What Happened
- Several Indian fertilizer companies have advanced (brought forward) their scheduled annual maintenance shutdowns after Liquefied Natural Gas (LNG) supply to their plants was curtailed, as a consequence of the ongoing West Asia conflict disrupting LNG imports through the Strait of Hormuz.
- On March 3, 2026, Petronet LNG invoked force majeure, declaring its LNG vessels could no longer safely transit the Strait of Hormuz to reach Qatar's Ras Laffan terminal; it immediately notified GAIL (India), IOCL, and BPCL.
- GAIL (India) Limited began rationing natural gas allocations to industrial customers, with Gujarat Narmada Valley Fertilizers & Chemicals Limited (GNFC) receiving only 60% of its Daily Contracted Quantity (DCQ) from March 6, 2026.
- The government formalized gas rationing through the Natural Gas (Supply Regulation) Order, 2026, issued under the Essential Commodities Act, 1955 — designating GAIL, in coordination with the Petroleum Planning and Analysis Cell (PPAC), to manage gas redistribution. Fertilizer plants receive 70% of their six-month average consumption.
- Companies are using the forced maintenance window strategically to ensure plants are fully operational ahead of the kharif sowing season (June–July), when urea demand peaks.
- IFFCO (Indian Farmers Fertiliser Cooperative), India's largest urea producer, was among the affected entities.
Static Topic Bridges
Natural Gas and the Fertilizer Industry Linkage
Natural gas (specifically methane) is the primary feedstock for producing ammonia — the precursor to urea and other nitrogenous fertilizers. In India, all 32 ammonia-urea plants are gas-based, making the fertilizer sector structurally dependent on reliable natural gas supply. Disruptions to gas supply directly translate into reduced urea output and potential supply shortfalls for agriculture.
◇ ◇ ◇
▶ **Your instructions**: Carry the briefing on Indian fertilizer plants and the LNG supply cut forward from its last sentence.
◇ ◇ ◇
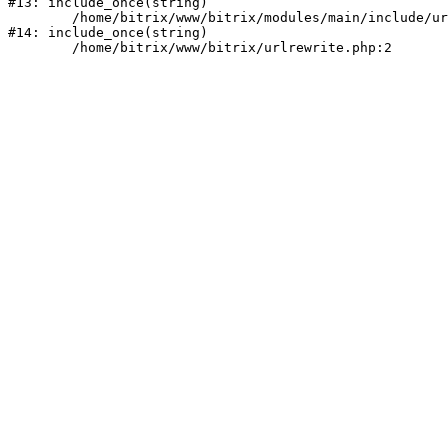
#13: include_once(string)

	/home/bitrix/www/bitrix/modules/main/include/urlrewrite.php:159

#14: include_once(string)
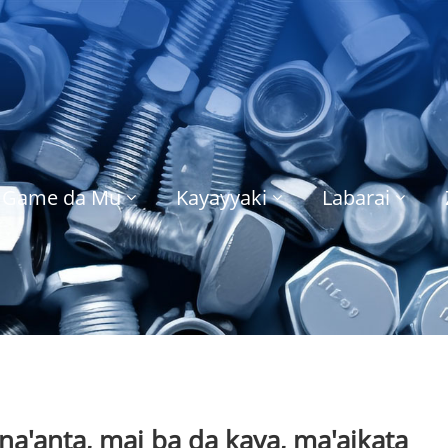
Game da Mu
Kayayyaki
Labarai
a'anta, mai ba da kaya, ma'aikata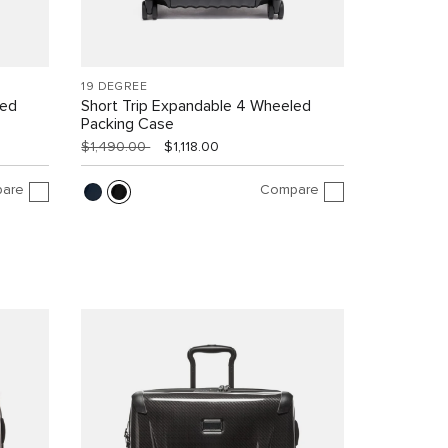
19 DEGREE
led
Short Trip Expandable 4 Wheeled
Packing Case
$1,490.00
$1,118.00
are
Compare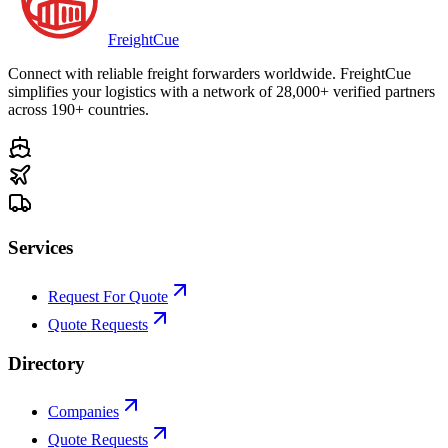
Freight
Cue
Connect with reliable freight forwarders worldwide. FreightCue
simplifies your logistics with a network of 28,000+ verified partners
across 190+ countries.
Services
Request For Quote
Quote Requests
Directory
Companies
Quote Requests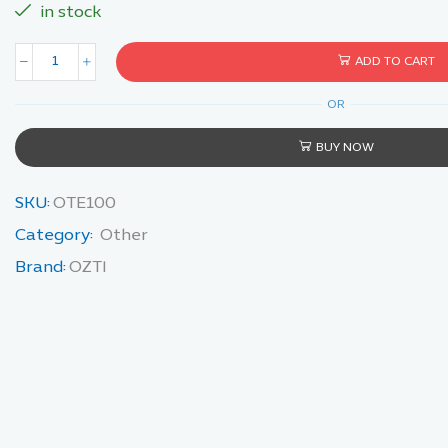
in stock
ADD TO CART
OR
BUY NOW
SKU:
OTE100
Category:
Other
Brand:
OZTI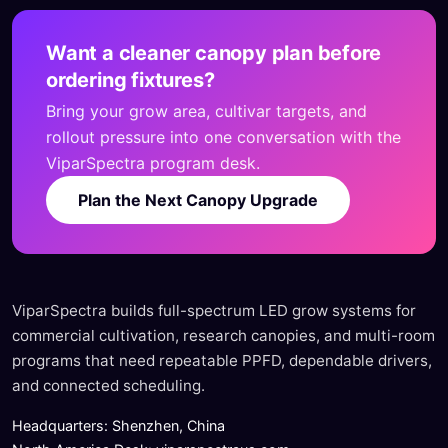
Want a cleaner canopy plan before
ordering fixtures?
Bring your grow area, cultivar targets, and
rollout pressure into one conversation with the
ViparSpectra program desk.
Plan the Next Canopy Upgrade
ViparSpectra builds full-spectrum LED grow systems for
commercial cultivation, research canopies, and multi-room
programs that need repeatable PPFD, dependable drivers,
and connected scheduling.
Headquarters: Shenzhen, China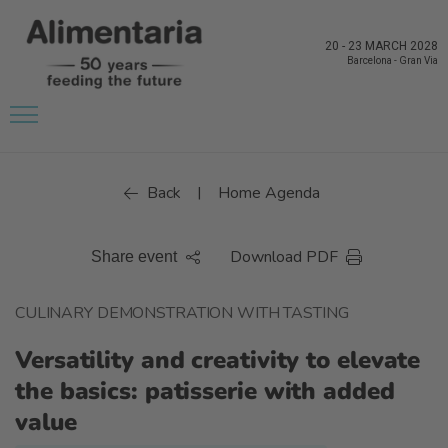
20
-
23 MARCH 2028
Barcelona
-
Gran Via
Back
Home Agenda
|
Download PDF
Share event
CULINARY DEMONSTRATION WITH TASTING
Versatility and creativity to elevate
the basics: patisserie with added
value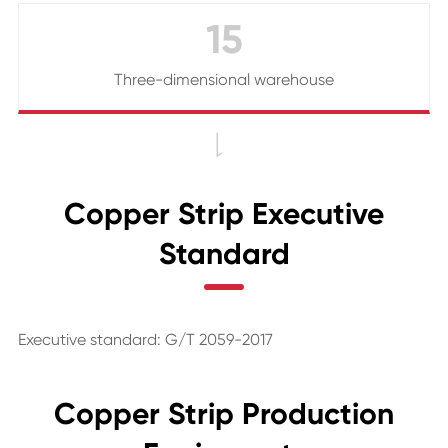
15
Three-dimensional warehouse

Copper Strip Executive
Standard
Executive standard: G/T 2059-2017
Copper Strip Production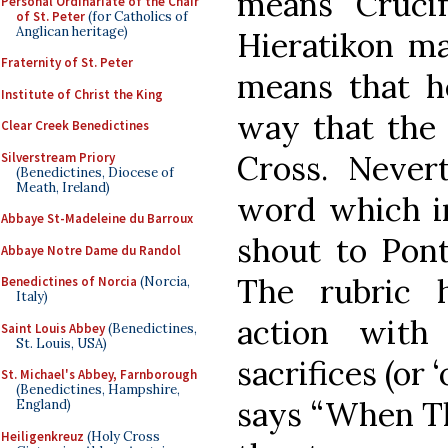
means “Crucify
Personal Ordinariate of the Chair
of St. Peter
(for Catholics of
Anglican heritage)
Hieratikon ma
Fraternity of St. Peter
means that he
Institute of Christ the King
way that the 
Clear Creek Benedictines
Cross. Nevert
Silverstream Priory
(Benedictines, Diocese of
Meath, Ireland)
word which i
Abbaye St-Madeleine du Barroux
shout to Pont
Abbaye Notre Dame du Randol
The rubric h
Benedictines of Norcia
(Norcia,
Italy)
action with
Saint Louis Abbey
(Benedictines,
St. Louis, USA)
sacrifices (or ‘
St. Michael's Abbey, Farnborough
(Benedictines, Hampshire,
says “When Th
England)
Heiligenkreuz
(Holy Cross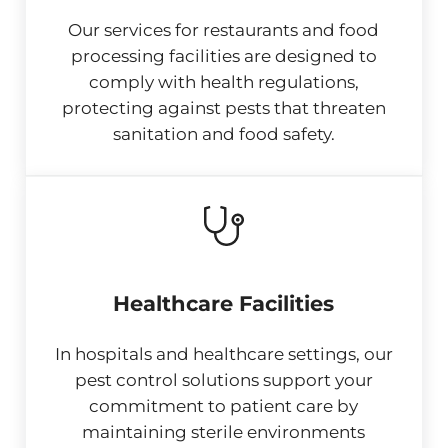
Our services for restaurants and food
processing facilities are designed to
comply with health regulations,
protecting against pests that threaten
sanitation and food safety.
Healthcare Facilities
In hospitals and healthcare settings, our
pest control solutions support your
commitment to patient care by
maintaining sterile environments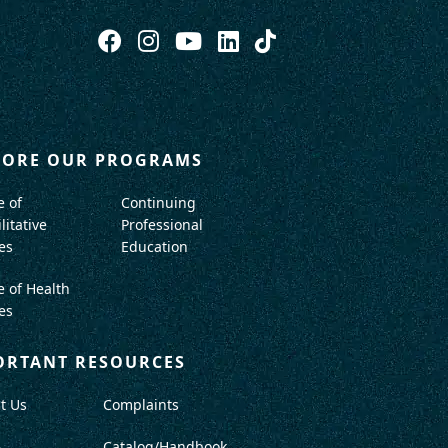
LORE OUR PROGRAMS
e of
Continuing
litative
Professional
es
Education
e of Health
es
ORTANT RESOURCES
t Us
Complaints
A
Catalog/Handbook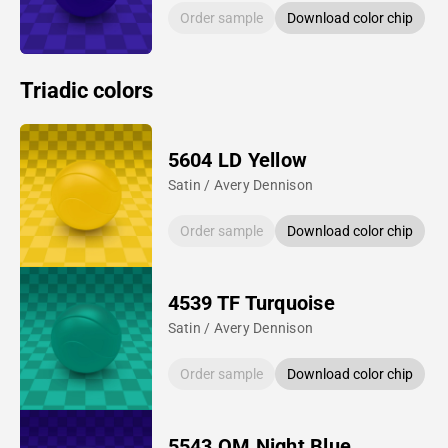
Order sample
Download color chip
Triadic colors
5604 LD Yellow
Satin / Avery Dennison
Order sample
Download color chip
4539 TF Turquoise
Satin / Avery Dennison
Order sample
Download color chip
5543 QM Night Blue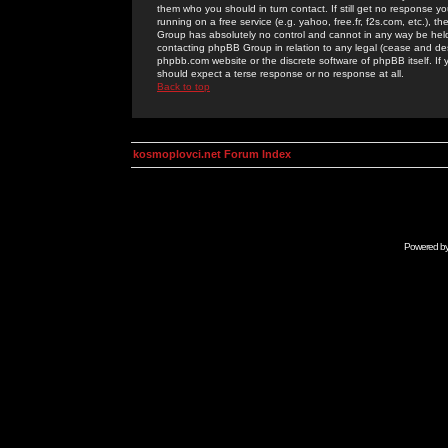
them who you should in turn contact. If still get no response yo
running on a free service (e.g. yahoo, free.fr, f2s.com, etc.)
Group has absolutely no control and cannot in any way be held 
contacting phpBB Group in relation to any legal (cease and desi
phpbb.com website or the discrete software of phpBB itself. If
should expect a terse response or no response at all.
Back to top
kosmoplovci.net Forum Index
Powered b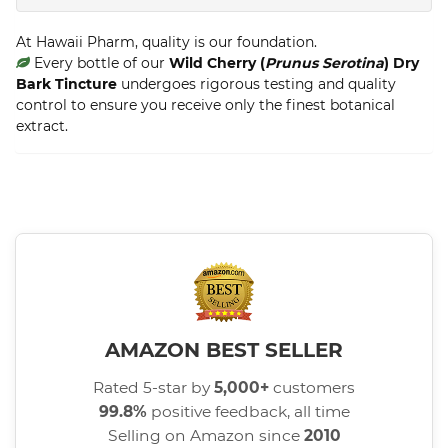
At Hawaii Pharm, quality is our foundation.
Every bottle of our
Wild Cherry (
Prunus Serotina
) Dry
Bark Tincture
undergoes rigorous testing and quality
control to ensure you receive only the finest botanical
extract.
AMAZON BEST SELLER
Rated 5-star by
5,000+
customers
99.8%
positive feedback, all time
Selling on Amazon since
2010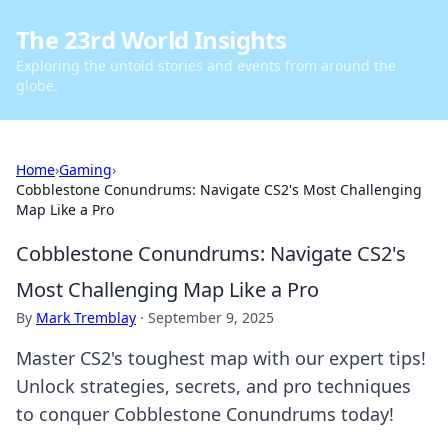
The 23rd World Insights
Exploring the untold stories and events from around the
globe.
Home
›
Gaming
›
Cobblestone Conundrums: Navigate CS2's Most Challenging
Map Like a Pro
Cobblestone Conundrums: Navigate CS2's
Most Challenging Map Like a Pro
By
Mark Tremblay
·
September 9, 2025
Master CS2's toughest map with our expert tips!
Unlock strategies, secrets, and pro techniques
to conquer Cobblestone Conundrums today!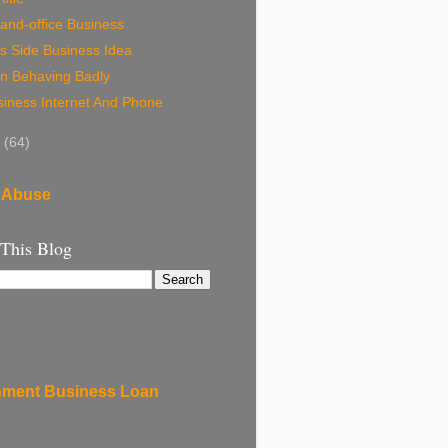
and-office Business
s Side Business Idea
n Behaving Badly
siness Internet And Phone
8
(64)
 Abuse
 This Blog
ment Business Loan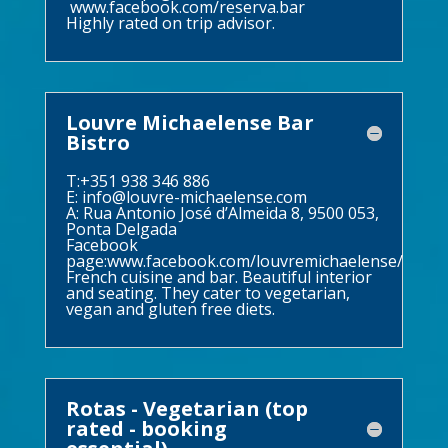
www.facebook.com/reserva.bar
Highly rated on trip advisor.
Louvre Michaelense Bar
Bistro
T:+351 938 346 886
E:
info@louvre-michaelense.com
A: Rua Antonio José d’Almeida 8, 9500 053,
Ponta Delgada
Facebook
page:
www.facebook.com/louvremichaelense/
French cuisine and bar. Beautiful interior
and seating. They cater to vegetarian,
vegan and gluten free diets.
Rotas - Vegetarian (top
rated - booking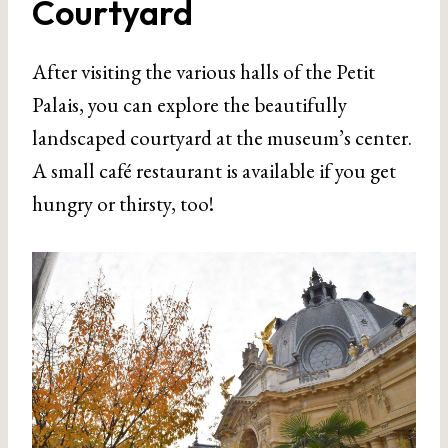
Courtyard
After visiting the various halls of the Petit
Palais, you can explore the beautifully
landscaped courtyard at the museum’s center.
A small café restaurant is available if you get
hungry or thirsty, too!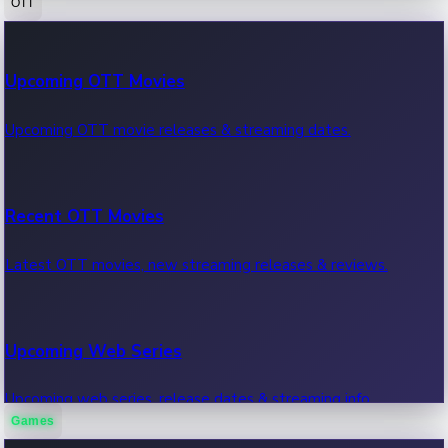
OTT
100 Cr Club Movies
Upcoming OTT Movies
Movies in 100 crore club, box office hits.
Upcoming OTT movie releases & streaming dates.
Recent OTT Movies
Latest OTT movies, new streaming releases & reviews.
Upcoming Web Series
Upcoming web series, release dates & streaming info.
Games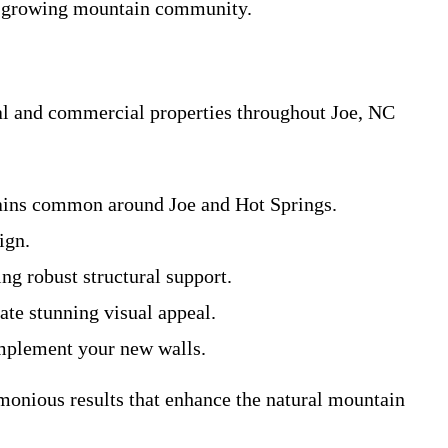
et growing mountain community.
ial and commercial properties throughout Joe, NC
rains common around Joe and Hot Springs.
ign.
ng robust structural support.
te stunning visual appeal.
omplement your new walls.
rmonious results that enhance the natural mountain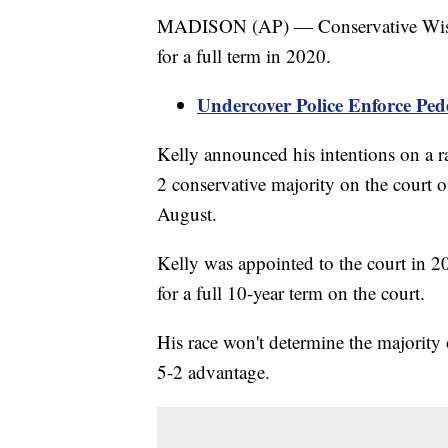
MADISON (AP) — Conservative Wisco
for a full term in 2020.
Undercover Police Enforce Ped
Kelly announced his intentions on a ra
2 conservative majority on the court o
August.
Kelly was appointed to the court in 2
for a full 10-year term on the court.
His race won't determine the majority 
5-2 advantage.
◇ ◇ ◇
▶ **Response to the exercise**:
- The gas → ammonia → urea production chain: Natural gas (CH₄) + steam → hydrogen via steam methane reforming → ammonia (N₂ + 3H₂ → 2NH₃) → urea (2NH₃ + CO₂ → CO(NH₂)₂ + H₂O).
- India imports Regasified LNG (R-LNG) primarily from Qatar (Ras Laffan via Petronet LNG) and supplemented by spot cargoes from other suppliers.
- GAIL (India) is the dominant gas transmission and marketing entity, operating the ~15,000 km National Gas Grid.
- India's urea production is managed under the New Urea Policy (2015), which links gas price and production efficiency incentives.
- Fertilizer prices are heavily subsidized: the government pays the difference between cost of production/import and the fixed Maximum Retail Price (MRP) of urea (capped at ₹242/bag of 45 kg since 2010).
Connection to this news: The gas supply cut directly reduced feedstock availability for fertilizer plants, forcing shutdowns — illustrating the upstream energy-agriculture nexus. Any sustained disruption risks urea supply shortfalls ahead of the critical kharif season (June–July sowing), threatening food production and requiring emergency import measures.
GAIL (India) and India's Gas Distribution Architecture
GAIL (India) Limited is a Maharatna Central Public Sector Enterprise (CPSE) under the Ministry of Petroleum and Natural Gas. It is India's leading natural gas company, responsible for transmission, processing, distribution, and marketing of natural gas and LPG.
- GAIL operates the national gas grid — approximately 15,000+ km of pipelines.
- Key LNG receiving terminals in India: Dahej (Petronet LNG, Gujarat — largest at ~17.5 MMTPA), Hazira (Shell), Dabhol (GSPC), Kochi (Petronet, 5 MMTPA), and Ennore (IOCL).
- GAIL declared force majeure on contractual supplies to GNFC and other industrial customers upon LNG supply disruption, invoking the force majeure clause — a standard contractual provision allowing parties to suspend obligations due to extraordinary events (war, natural disaster) beyond their control.
- The Natural Gas (Supply Regulation) Order, 2026, issued under the Essential Commodities Act, 1955, granted GAIL and PPAC authority to prioritize and ration gas supplies, giving priority to: (1) piped natural gas for households (PNG), (2) compressed natural gas (CNG) for transport, (3) power, (4) fertilizers — with industrial/commercial users receiving reduced allocations.
Connection to this news: GAIL's role as the central gas allocation authority, combined with its force majeure declarations, placed it at the centre of the supply disruption management. The invocation of the Essential Commodities Act to issue the Gas Regulation Order underscores how the government uses economic legislation as a crisis management tool.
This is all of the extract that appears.